Task brief => Could you write out every record below exactly, leaving the pictures out?

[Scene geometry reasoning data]

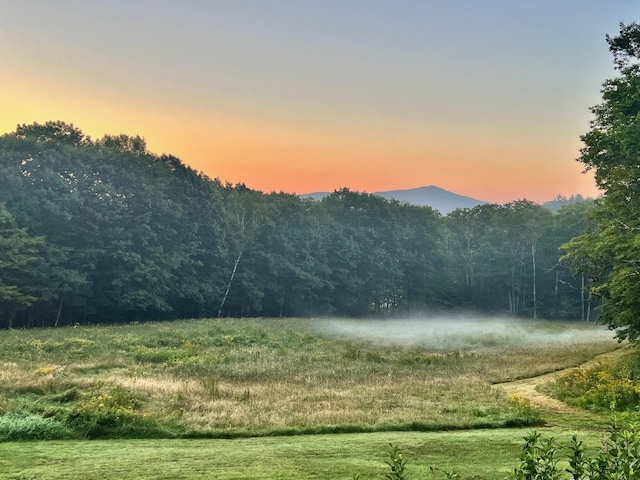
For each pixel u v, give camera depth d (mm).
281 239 72375
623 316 24547
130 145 62938
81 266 47344
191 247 59406
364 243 84438
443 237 94625
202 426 12820
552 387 19922
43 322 48562
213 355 28156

Reply =>
For each pixel u v, give camera depth d (mm).
281 239 72375
623 316 24547
130 145 62938
81 266 47344
191 247 59406
364 243 84438
443 237 94625
202 426 12820
552 387 19922
43 322 48562
213 355 28156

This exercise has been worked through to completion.